- _課題 A_: 本文で「手に入れようとすれば」の前に並ぶ、より良いものとして求める対象をすべて挙げてください。
- _課題 B_: 本文の「自分のキャリア観の礎になって」から「はもう筋が通らないんですよ。」までの範囲で、「給料」を「賃金」に置き換えて書き出してください。

比較文化論って面白いなーと学生時代にしみじみハマった極私的大傑作。これまで何十回と読み返したな。

淡輪敬三『ビジネスマンプロ化宣言』

ビジネスの世界で生きようと決心させてくれた本で、これも何十回と読み返した。著者からブログにコメントがついたのは一生の誇り。

佐々木直彦『キャリアの教科書』

自分のキャリア観の礎になっていると思う。エンプロイアビリティ(雇われるチカラ)を高めることなく被害者意識だけを振りかざしてウダウダ言う奴には本書を読ませたいが、もうそういう奴は今さら本書を読んでも治療不可能だろう。そういう意味で本書のような位置づけの本は試金石になるんだろうな。この手の発想を階級社会だのブラックだのと批判するのは勝手だが、結局のところ、福祉がどう発展したところで、より良い報酬や仕事内容・やりがい・ポジション・権利などを手に入れようとすれば、それなりの努力が要るし、それがないなら本来、給料など物価指数以上に上がってはならないと思う。それが我々の捨ててきた家族的経営・終身雇用というものの本質だ。家族的経営や終身雇用の面倒くさいところは嫌だと言って、でも仕事内容も能力も果たすべき職責も変わらないのに給料が上がるというのは、それはもう筋が通らないんですよ。

- _データセット項目_:
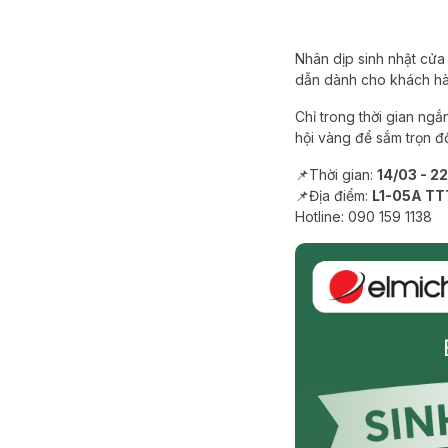
Nhân dịp sinh nhật cửa
dẫn dành cho khách hàn
Chỉ trong thời gian ng
hội vàng để sắm trọn đồ
📌Thời gian:
14/03 - 2
📌Địa điểm:
L1-05A TT
Hotline: 090 159 1138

- _解答 A_: 報酬、仕事内容、やりがい、ポジション、権利

- _解答 B_:
自分のキャリア観の礎になっていると思う。エンプロイアビリティ(雇われるチカラ)を高めることなく被害者意識だけを振りかざしてウダウダ言う奴には本書を読ませたいが、もうそういう奴は今さら本書を読んでも治療不可能だろう。そういう意味で本書のような位置づけの本は試金石になるんだろうな。この手の発想を階級社会だのブラックだのと批判するのは勝手だが、結局のところ、福祉がどう発展したところで、より良い報酬や仕事内容・やりがい・ポジション・権利などを手に入れようとすれば、それなりの努力が要るし、それがないなら本来、賃金など物価指数以上に上がってはならないと思う。それが我々の捨ててきた家族的経営・終身雇用というものの本質だ。家族的経営や終身雇用の面倒くさいところは嫌だと言って、でも仕事内容も能力も果たすべき職責も変わらないのに賃金が上がるというのは、それはもう筋が通らないんですよ。